• [VORGEGEBENER TEXT]
Tagung über den Umgang mit sensiblen Dokumenten bei sexuellem Kindesmissbrauch
30.06.2022 - Rund 70 Personen nahmen in Präsenz an der Tagung „Aufarbeitung, Akten, Archive- Zum Umgang mit sensiblen Dokumenten“ in Berlin teil. Etwa 1.000 Personen verfolgten die Veranstaltung im Livestream. Unter den zahlreichen Expertinnen und Experten auf der Bühne waren auch Gäste aus der Schweiz und den USA.
Als Kommissionsmitglied Matthias Katsch in seinem Schlusswort folgerte, dass es nicht dem Zufall überlassen sein dürfe, ob die Akte eines oder einer Betroffenen von sexuellem Kindesmissbrauch archiviert wird oder nicht, gab es noch einmal große Zustimmung aus dem Publikum in der alten Maschinenhalle der Malzfabrik in Berlin. Einig waren sich die Teilnehmenden der acht Panels auf der Tagung, dass der Zugang von Betroffenen zu ihren Akten erleichtert werden muss.
Der Blick in die Akten kann für Betroffene von sexualisierter Gewalt ein Puzzlestück sein, um ihre eigene Geschichte aufzuarbeiten. Anhand von Belegen kann eine Auseinandersetzung mit dem Geschehen stattfinden. Doch auch gesellschaftliche Aufarbeitung braucht den Blick in die Archive. Ziel der Tagung war es, ein Bewusstsein für den Umgang mit sensiblen Dokumenten zu sexueller Gewalt gegen Kinder und Jugendliche zu schaffen. Außerdem sollte diskutiert werden, wie Quellen besser gesichert werden können, und wie ein besserer Zugang für Forschende und Betroffene ermöglicht werden kann.

• [DATENAUSZÜGE]
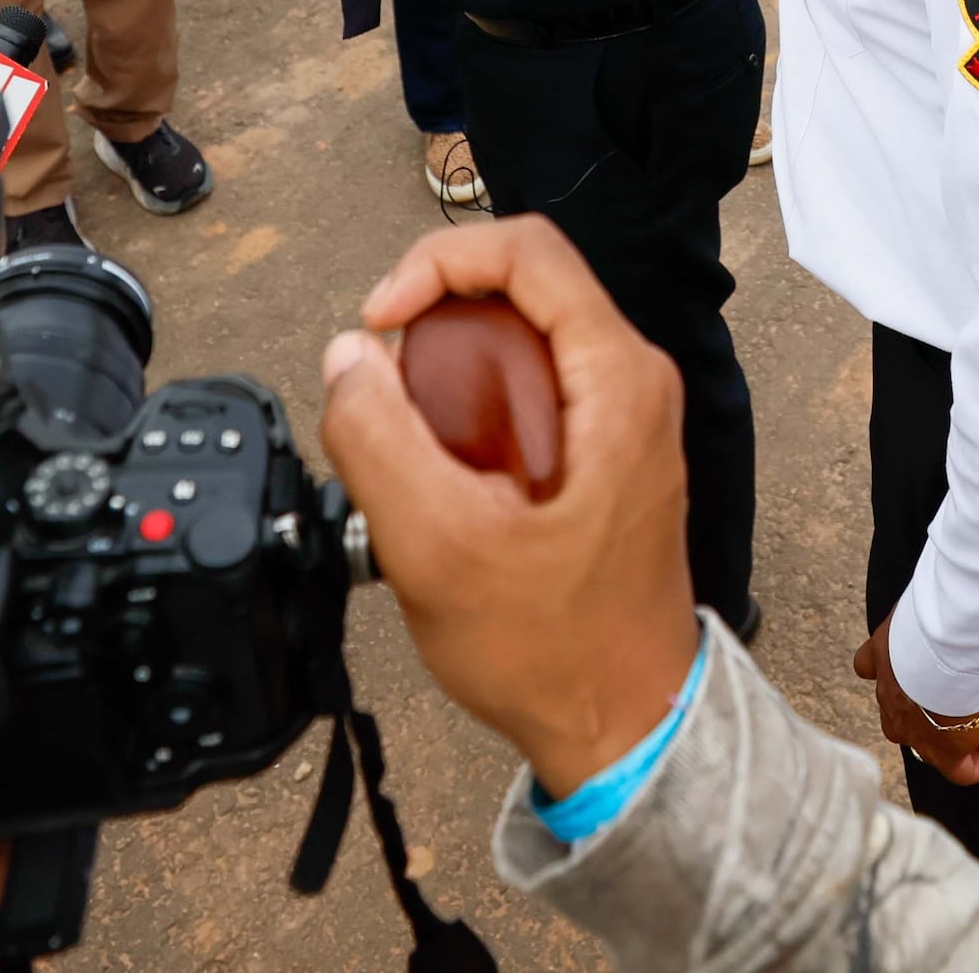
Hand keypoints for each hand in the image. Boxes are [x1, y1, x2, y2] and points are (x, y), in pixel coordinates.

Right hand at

---

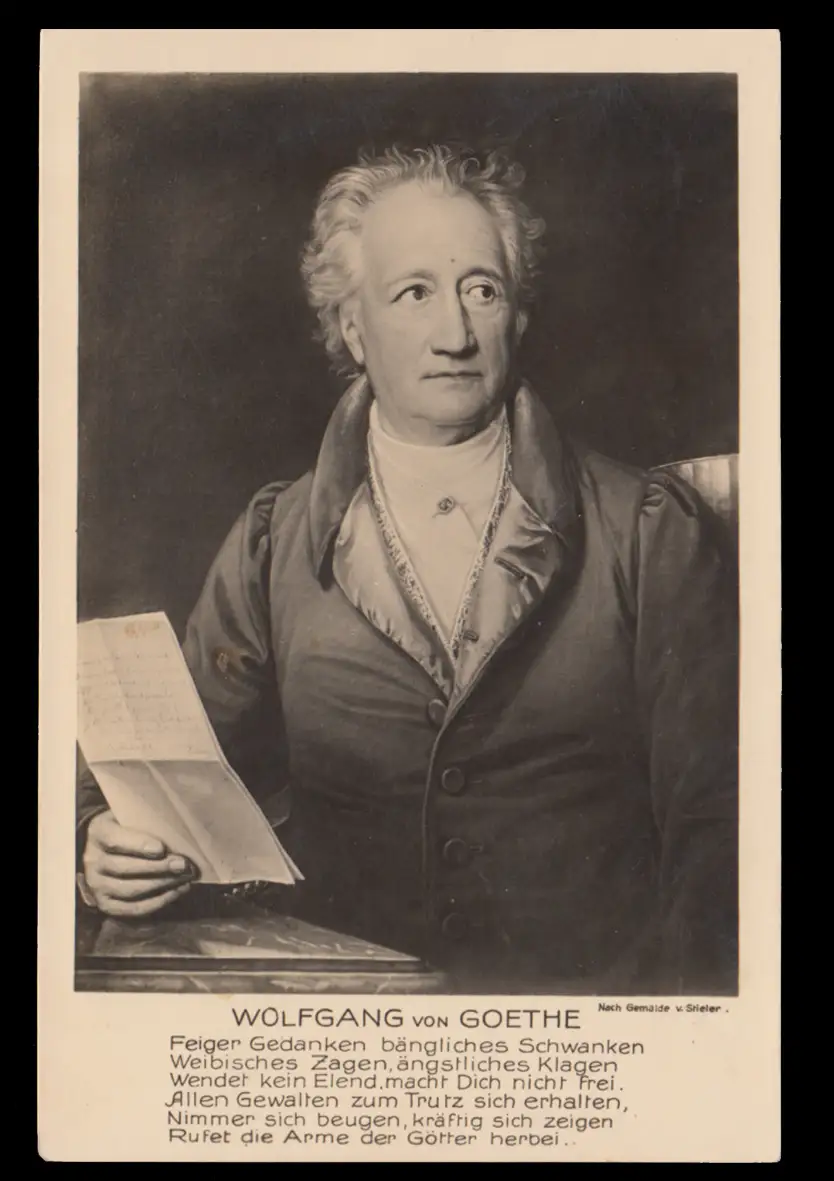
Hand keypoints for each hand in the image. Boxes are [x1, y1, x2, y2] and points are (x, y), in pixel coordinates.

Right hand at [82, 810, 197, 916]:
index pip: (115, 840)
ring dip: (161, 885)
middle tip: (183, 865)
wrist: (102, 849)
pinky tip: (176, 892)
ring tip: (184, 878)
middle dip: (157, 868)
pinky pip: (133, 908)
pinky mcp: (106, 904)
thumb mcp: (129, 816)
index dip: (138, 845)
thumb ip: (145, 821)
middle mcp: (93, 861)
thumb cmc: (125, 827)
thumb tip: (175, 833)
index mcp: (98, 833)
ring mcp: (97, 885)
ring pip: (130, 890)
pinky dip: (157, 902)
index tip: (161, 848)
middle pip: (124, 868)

---

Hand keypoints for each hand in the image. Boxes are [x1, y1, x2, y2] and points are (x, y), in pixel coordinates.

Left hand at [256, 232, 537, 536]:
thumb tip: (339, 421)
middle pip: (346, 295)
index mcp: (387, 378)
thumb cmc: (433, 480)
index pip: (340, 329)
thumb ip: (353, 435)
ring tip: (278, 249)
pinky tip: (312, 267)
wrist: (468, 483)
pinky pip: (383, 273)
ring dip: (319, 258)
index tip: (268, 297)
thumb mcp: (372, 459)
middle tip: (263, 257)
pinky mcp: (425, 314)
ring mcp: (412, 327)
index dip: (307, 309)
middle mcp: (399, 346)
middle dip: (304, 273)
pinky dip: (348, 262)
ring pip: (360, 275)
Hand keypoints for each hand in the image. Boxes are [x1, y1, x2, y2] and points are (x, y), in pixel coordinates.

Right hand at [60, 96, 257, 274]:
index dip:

• [AUFGABE 1]
Nenne die Begriffe, die im Titel der Tagung im Tagungsbericht vor den Worten „Zum Umgang“ aufgezählt werden.
• [AUFGABE 2]
Schreibe aus dem Tagungsbericht den Abschnitt von „Tagung über den“ bis einschließlich „erleichtert werden muss.“ wortgetreu ab.
Die Einträge haben mit dem Tagungsbericht nichts zu tun.

• [ANTWORTFELD 1]
Aufarbeitung, Akten, Archive

• [ANTWORTFELD 2]
Tagung über den Umgang mit sensiblen Dokumenten bei sexuellem Kindesmissbrauch
30.06.2022 - Rund 70 Personen nahmen in Präsenz an der Tagung „Aufarbeitung, Akten, Archive- Zum Umgang mit sensiblen Dokumenten“ in Berlin teil. Etwa 1.000 Personen verfolgten die Veranstaltung im Livestream. Unter den zahlreichen Expertinnen und Experten auf der Bühne waren auch Gäste aus der Schweiz und den USA.
Als Kommissionsmitglied Matthias Katsch in seinem Schlusswort folgerte, dass es nicht dem Zufall überlassen sein dürfe, ob die Akte eines oder einer Betroffenen von sexuellem Kindesmissbrauch archiviert wird oder nicht, gab es noch einmal große Zustimmung aus dem Publikum in der alten Maschinenhalle der Malzfabrik in Berlin. Einig waren sich die Teilnehmenden der acht Panels auf der Tagung, dass der Zugang von Betroffenen zu ihren Akten erleichtert werden muss.